In the NgramModel class, write a method perplexity(self, sentence) which computes the $n$-grams for the input sentence and returns their perplexity under the current model. Hint: Consider performing an intermediate computation in log-space and re-exponentiating at the end, so as to avoid numerical overflow.
```
>>> m = NgramModel(1)
>>> m.update("a b c d")
>>> m.update("a b a b")
>>> m.perplexity("a b")
3.815714141844439
```
```
>>> m = NgramModel(2)
>>> m.update("a b c d")
>>> m.update("a b a b")
>>> m.perplexity("a b")
1.4422495703074083
```

2. Use AI to Emulate a Corpus of Your Choice [EXTRA CREDIT: up to 10 points]

I have provided you a corpus of Mary Shelley’s Frankenstein for you to train your language model on. You have also been able to generate fake Frankenstein sentences (very thematic) using this language model. But what if you wanted to generate a language model based on a different training corpus? Perhaps you might be a Harry Potter fan who wants to write some fan fiction, or maybe you want to download a ton of Tweets with a particular hashtag to model how people are talking about some particular thing.

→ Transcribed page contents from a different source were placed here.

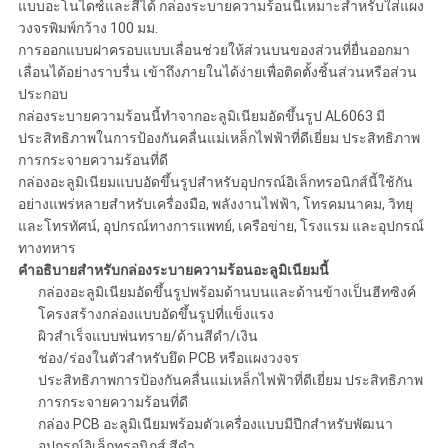
แบบอะโนไดซ์และสีได้ กล่องระบายความร้อนนี้เหมาะสำหรับใส่แผง
วงจรพิมพ์กว้าง 100 มม.
การออกแบบฝาครอบแบบเลื่อนช่วยให้ส่วนบนของส่วนที่ยื่นออกมา
เลื่อนได้อย่างราบรื่น เข้าถึงภายในได้ง่ายเพื่อติดตั้งชิ้นส่วนหรือส่วน
ประกอบ
กล่องระบายความร้อนนี้ทำจากอะลูมิเนียมอัดขึ้นรูป AL6063 มี
ประสิทธิภาพในการป้องกันคลื่นแม่เหล็กไฟฟ้าที่ดีเยี่ยม ประสิทธิภาพ
การกระจายความร้อนที่ดี
กล่องอะลูมิเนียมแบบอัดขึ้นรูปสำหรับอุปกรณ์อิเล็กทรอนิกส์นี้ใช้กัน
อย่างแพร่หลายสำหรับเครื่องมือ, พลังงานไฟฟ้า, โทรคมนาคม, วิทยุ
และโทรทัศน์, อุปกรณ์ทางการแพทย์, เครือข่าย, โรงแรม และอุปกรณ์
ทางทหาร
คำอธิบายสำหรับกล่องระบายความร้อนอะลูมิเนียมนี้
กล่องอะลูมิเนียมอัดขึ้นรูปพร้อมด้านบนและด้านข้างเป็นฮีทซิงค์
โครงสร้างกล่องแบบอัดขึ้นรูปที่แข็งแรง
ผิวสำเร็จแบบพ่นทราย/ด้านสีดำ/เงิน
ช่อง/ร่องในตัวสำหรับยึด PCB หรือแผงวงจร
ประสิทธิภาพการป้องกันคลื่นแม่เหล็กไฟฟ้าที่ดีเยี่ยม ประสิทธิภาพ
การกระจายความร้อนที่ดี
กล่อง PCB อะลูมิเนียมพร้อมตัวเครื่องแบบมีปีกสำหรับพัฒนา
อุปกรณ์อิเล็กทรอนิกส์ สีดำ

Generate an English corpus in the form of a file corpus.txt where, like in frankenstein.txt, each line contains a single sentence.
1. Document your source for the corpus. Something copyrighted is OK as long as you don’t share it further than here; this constitutes fair use for educational purposes.
2. Do not use a corpus that has already been generated in this exact format. Part of your assignment here is to use Python to do this bookkeeping work.
3. Submit corpus.txt as well as some .py script that you used to collate the text into this specific format.
Produce a few dozen sentences, some with random starts and some with chosen first words.
1. You may need to write another method to achieve a random sentence with a chosen first word.
2. Submit generated.txt containing your generated sentences.
In a file named reflections.txt, write a quick reflection on how you gathered your corpus and how well your outputs resemble (or do not resemble) typical English sentences. What limitations does this type of language model have in generating new text? What steps could be taken to improve your model?

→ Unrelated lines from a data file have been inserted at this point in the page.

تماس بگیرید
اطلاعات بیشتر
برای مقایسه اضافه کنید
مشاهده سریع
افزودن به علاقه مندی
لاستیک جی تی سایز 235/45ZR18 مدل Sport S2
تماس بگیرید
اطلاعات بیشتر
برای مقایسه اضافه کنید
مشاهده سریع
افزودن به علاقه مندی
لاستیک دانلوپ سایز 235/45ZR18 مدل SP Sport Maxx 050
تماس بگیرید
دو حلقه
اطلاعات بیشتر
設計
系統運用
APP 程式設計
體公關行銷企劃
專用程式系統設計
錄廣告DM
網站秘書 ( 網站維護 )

In order to receive full extra credit points for this assignment, you must do all of the above steps. Partial credit may be awarded at instructor discretion, although be warned that no credit will be awarded without submitting a reflection (reflections.txt).

3. Feedback [5 points]

[1 point] Approximately how many hours did you spend on this assignment?
[2 point] Which aspects of this assignment did you find most challenging? Were there any significant stumbling blocks?
[2 point] Which aspects of this assignment did you like? Is there anything you would have changed?